** PROVIDED DATA follows **
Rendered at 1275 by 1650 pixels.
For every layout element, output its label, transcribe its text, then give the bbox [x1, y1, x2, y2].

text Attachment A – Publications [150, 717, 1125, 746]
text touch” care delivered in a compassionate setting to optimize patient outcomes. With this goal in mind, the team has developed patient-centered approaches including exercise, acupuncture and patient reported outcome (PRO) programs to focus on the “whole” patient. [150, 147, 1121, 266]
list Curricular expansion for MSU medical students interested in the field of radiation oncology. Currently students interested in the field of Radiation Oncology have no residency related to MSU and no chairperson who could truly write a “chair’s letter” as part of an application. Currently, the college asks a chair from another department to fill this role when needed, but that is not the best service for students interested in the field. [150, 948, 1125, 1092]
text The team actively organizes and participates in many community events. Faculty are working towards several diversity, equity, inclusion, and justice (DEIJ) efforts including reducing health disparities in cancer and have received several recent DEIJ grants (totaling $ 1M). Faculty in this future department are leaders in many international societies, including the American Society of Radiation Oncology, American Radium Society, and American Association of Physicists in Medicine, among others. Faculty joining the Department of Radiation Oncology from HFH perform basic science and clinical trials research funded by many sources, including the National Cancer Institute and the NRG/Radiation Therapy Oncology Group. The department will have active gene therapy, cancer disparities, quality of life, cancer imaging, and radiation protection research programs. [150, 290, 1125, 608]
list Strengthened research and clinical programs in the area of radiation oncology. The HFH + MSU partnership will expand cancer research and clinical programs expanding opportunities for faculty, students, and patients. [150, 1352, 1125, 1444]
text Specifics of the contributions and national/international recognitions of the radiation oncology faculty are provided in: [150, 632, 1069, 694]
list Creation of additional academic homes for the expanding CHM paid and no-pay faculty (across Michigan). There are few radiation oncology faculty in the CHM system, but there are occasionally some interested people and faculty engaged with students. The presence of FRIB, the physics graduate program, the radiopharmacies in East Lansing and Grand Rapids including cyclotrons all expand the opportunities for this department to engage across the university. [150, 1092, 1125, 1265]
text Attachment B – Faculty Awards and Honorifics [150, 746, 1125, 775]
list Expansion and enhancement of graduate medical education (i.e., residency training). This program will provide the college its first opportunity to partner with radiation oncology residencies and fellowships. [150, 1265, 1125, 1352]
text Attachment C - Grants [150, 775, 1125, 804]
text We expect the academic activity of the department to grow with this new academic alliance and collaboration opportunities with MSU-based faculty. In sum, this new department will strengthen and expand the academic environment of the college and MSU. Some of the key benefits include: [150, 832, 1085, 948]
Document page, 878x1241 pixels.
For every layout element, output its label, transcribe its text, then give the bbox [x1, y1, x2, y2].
** End of PROVIDED DATA **
-- YOUR GOAL --
In the records above, find the line containing "Document page, 878x1241 pixels." and print it and every later line exactly, through the last one.

-- YOUR RESPONSE --
Document page, 878x1241 pixels.
For every layout element, output its label, transcribe its text, then give the bbox [x1, y1, x2, y2].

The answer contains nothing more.